Yesterday I was talking with a nursing teacher who is an expert in the care of women with childbirth injuries called fistulas. SIM has a hospital caring for these women in rural Niger, West Africa. She is considering ways to get involved helping train our national staff. The hospital treats any woman in need, regardless of their race, religion or creed. Someone made a comment that there is a widely held belief that Christian mission hospitals only treat Christians. Nothing could be farther from the truth!
During Jesus time a Jewish lawyer came to test him, asking “Teacher, what shall I do to inherit eternal life?” Luke 10:25-26. Jesus had him summarize the entire law of Moses by saying “You shall love the Lord your God with all your heart, and with all your soul, and with all your strength, and with all your mind; and your neighbor as yourself.” Luke records the lawyer’s response: “But wishing to justify himself, he said to Jesus, ‘And who is my neighbor?’”

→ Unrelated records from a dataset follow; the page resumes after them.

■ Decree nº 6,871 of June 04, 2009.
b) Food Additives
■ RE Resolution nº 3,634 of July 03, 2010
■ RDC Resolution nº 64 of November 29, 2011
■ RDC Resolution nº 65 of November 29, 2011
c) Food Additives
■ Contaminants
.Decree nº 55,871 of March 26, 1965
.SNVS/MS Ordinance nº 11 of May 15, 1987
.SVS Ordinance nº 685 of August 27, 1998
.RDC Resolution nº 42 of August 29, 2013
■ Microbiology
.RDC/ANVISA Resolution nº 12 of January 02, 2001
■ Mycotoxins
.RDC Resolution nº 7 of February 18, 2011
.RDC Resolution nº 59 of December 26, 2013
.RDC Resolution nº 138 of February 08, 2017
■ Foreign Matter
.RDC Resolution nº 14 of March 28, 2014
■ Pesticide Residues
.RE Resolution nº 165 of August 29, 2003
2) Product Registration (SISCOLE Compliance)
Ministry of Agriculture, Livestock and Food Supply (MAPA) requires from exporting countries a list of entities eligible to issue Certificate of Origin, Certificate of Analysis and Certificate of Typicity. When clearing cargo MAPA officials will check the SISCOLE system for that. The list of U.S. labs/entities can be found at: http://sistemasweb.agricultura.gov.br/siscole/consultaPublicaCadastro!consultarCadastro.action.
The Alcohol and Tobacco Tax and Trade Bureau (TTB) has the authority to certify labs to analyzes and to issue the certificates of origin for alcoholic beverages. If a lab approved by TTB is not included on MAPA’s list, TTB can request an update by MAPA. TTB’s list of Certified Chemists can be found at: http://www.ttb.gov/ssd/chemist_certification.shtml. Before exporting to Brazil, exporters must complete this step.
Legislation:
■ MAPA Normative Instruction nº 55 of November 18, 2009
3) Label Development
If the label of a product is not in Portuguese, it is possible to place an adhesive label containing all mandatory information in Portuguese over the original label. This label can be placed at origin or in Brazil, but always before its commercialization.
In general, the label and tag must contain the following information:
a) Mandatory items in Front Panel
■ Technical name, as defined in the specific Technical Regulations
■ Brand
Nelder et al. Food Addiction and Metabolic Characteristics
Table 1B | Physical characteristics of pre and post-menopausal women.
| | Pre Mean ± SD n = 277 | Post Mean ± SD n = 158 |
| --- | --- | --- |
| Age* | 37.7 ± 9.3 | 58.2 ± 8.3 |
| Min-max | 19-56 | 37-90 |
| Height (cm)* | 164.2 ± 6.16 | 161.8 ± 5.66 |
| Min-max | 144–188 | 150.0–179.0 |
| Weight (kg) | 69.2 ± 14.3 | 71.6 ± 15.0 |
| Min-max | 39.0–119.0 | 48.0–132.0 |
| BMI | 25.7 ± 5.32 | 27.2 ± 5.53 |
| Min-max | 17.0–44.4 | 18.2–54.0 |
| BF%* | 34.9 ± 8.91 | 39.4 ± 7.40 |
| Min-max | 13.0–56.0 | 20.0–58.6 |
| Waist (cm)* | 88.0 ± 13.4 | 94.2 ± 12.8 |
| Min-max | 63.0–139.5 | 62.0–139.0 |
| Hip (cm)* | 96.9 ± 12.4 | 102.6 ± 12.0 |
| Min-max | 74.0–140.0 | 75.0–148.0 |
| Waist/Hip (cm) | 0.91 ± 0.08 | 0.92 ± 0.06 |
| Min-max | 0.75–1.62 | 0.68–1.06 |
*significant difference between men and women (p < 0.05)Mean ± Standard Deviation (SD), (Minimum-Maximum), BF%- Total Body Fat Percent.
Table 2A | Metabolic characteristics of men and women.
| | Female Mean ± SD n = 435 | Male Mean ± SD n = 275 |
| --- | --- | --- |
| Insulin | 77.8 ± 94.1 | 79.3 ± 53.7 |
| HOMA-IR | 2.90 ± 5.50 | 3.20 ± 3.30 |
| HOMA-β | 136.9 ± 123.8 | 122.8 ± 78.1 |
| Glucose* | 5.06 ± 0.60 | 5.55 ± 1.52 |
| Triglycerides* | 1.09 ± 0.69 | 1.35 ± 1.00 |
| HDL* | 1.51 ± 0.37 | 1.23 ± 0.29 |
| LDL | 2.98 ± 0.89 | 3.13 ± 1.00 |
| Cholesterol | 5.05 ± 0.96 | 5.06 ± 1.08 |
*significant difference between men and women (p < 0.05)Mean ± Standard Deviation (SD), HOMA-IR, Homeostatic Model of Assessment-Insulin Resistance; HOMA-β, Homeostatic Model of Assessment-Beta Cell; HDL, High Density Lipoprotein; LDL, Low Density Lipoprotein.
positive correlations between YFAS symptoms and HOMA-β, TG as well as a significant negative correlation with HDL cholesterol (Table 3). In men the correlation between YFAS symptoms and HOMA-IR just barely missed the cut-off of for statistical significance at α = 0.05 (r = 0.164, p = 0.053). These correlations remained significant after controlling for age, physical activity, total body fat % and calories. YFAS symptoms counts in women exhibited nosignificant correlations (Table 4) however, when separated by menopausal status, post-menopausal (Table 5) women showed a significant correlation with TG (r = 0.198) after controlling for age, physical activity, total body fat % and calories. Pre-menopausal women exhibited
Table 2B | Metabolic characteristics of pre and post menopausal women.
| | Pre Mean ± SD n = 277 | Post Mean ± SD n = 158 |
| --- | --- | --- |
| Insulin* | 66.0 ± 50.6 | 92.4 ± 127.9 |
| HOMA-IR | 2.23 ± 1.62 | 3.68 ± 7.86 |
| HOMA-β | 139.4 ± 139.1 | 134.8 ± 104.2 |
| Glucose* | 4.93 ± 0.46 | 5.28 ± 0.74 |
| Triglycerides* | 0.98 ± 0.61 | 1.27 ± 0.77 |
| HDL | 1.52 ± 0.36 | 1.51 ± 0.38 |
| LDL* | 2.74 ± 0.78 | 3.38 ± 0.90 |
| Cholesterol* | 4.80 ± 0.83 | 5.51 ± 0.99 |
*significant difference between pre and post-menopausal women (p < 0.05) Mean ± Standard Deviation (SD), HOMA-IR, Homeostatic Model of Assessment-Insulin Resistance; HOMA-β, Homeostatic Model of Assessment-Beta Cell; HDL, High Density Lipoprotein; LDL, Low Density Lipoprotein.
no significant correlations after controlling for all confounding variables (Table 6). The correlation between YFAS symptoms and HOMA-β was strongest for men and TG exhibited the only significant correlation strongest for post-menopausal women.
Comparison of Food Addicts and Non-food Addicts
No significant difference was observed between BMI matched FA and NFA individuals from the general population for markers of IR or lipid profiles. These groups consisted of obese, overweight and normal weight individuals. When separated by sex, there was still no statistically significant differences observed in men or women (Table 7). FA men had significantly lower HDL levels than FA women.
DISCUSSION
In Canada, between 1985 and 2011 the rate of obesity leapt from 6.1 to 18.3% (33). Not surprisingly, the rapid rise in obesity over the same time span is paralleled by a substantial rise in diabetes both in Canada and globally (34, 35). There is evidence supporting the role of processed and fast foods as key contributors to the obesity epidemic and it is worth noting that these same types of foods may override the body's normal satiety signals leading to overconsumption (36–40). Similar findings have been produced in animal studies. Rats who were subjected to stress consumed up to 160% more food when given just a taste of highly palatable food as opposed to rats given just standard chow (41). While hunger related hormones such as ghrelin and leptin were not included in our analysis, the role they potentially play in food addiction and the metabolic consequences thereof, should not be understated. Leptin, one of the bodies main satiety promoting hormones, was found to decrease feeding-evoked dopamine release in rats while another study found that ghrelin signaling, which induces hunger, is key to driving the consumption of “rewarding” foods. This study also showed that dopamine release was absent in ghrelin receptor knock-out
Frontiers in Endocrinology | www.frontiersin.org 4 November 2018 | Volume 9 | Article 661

The answer is somewhat surprising, and gets to the heart of our motivation for cross-cultural mission work. Who is my neighbor? And how do I love my neighbor as myself? We must listen to the response of Jesus. He tells us the story that we now call the “Good Samaritan.” See Luke 10:30-37
Tim Keller helps us to unpack Jesus’ lesson in his book, “Generous Justice — How God’s Grace Makes Us Just.” He says, “In other words, the law expert wanted to whittle down the command to make it more achievable, and to keep his works-righteousness approach to life intact. ‘Surely,’ he implied, ‘you don’t mean I have to love and meet the needs of everyone!’”
“In response, Jesus tells the story of the Good Samaritan. A Jewish man was riding through a mountainous, remote area where he was robbed, beaten, and left in the road ‘half dead’ (Luke 10:30). Along came first a priest and then a Levite, one of the temple workers who assisted the priests. These were both people who should have stopped to give aid, because the Jew was their brother in the faith. However, they ‘pass by on the other side,’ possibly because it would have been extremely dangerous to stop on a desolate road in a region infested with highwaymen.”
Keller continues, “Then a Samaritan came along the road. Samaritans and Jews were the bitterest of enemies. Samaritans were seen by Jews as racial ‘half-breeds’ and religious heretics, and so there was great animosity between them. Yet when the Samaritan saw the man in the road, he was moved with compassion. He braved the danger by stopping, giving him emergency medical aid, and then transporting him to an inn. He then paid the innkeeper and charged him to care for the man until he had fully recuperated. That would have been a substantial expense.”
“What was Jesus doing with this story? He was giving a radical answer to the question, ‘What does it mean to love your neighbor? What is the definition of love?’ Jesus answered that by depicting a man meeting material, physical, and economic needs through deeds. Caring for people’s material and economic needs is not an option for Jesus. He refused to allow the law expert to limit the implications of this command to love. He said it meant being sacrificially involved with the vulnerable, just as the Samaritan risked his life by stopping by the road.”
“But Jesus refuses to let us limit not only how we love, but who we love. It is typical for us to think of our neighbors as people of the same social class and means (cf Luke 14:12). We instinctively tend to limit for whom we exert ourselves. We do it for people like us, and for people whom we like. Jesus will have none of that. By depicting a Samaritan helping a Jew, Jesus could not have found a more forceful way to say that anyone at all in need — regardless of race, politics, class, and religion, is your neighbor. Not everyone is your brother or sister in the faith, but everyone is your neighbor.”
Well said, Tim Keller. Thank you, Jesus. Friend, who is your neighbor?